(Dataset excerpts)
/---
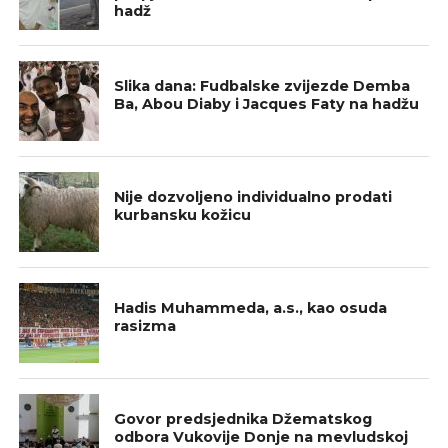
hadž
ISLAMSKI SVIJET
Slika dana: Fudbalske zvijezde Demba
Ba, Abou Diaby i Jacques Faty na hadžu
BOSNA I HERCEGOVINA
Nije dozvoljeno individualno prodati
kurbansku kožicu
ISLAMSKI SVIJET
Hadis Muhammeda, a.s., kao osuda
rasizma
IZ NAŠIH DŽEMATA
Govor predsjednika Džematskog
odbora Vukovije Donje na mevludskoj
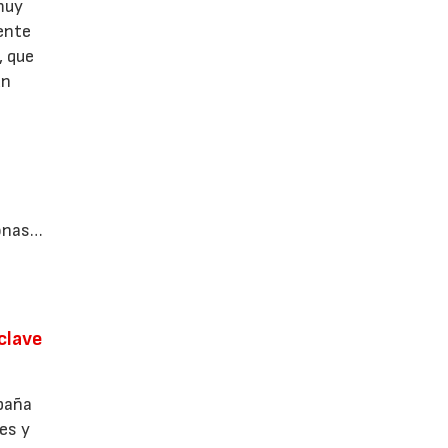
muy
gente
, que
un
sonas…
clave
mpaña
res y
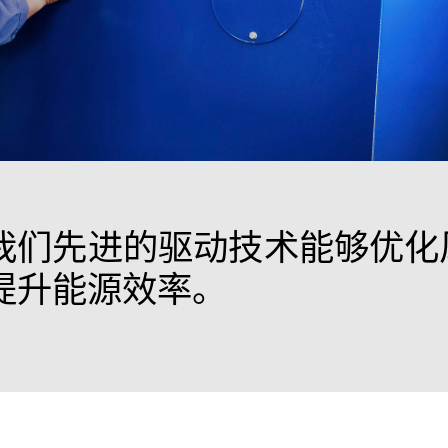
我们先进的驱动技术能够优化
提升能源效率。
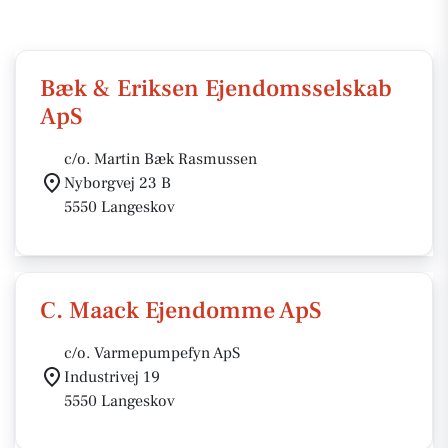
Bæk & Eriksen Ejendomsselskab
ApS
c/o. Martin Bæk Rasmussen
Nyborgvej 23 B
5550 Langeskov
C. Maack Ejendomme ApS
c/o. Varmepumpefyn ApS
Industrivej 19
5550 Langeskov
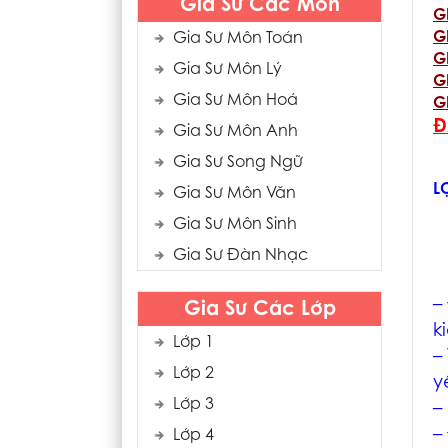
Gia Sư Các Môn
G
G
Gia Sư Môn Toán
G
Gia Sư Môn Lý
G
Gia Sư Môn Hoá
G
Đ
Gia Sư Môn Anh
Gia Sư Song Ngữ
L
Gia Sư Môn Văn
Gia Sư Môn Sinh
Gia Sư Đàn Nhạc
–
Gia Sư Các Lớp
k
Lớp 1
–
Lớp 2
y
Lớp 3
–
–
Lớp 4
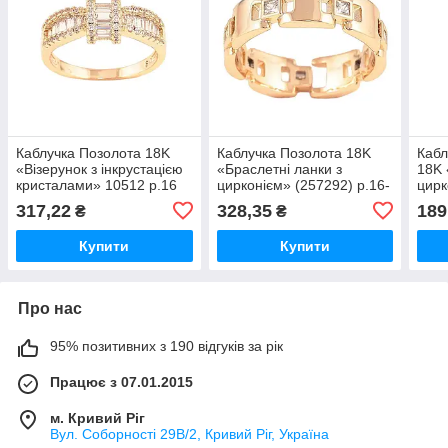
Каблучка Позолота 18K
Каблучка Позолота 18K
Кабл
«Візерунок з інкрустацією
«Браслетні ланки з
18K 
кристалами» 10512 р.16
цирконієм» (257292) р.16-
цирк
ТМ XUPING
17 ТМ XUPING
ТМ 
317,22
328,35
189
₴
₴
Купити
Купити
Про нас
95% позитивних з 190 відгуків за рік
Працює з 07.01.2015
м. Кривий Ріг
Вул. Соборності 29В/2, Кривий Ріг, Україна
\---
/---
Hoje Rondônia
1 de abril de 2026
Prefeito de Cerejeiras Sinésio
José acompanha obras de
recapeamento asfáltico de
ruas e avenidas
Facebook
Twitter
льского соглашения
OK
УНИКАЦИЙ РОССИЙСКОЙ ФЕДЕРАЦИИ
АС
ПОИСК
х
\---
* _ACTION ITEM_:
Render the part of the records that opens with the line containing "我们先进的驱动技术能够优化" and closes with the line containing "Вул. Соборності 29В/2, Кривий Ріг, Україна" as a numbered list, both lines included and blank lines left out. Leave the pictures out of the answer.

* _TASK ANSWER_:
1. 我们先进的驱动技术能够优化
2. 提升能源效率。
3. Bæk & Eriksen Ejendomsselskab
4. ApS
5. c/o. Martin Bæk Rasmussen
6. Nyborgvej 23 B
7. 5550 Langeskov
8. C. Maack Ejendomme ApS
9. c/o. Varmepumpefyn ApS
10. Industrivej 19
11. 5550 Langeskov
12. Gia Sư Các Môn
13. G
14. G
15. Gia Sư Môn Toán
16. G
17. Gia Sư Môn Lý
18. G
19. Gia Sư Môn Hoá
20. G
21. Đ
22. Gia Sư Môn Anh
23. Gia Sư Song Ngữ
24. L
25. Gia Sư Môn Văn
26. Gia Sư Môn Sinh
27. Gia Sư Đàn Nhạc
28. –
29. Gia Sư Các Lớp
30. k
31. Lớp 1
32. –
33. Lớp 2
34. y
35. Lớp 3
36. –
37. –
38. Lớp 4
39. Каблучка Позолота 18K
40. Каблучка Позолота 18K
41. Кабл
42. «Візерунок з інкрустацією
43. «Браслетні ланки з
44. 18K 
45. кристалами» 10512 р.16
46. цирконієм» (257292) р.16-
47. цирк
48. ТМ XUPING
49. 17 ТМ XUPING
50. ТМ 
51. 317,22
52. 328,35
53. 189
54. ₴
55. ₴
56. Купити
57. Купити
58. Про нас
59. 95% позитивних з 190 відгуків за рік
60. Працює з 07.01.2015
61. м. Кривий Ріг
62. Вул. Соборності 29В/2, Кривий Ріг, Україна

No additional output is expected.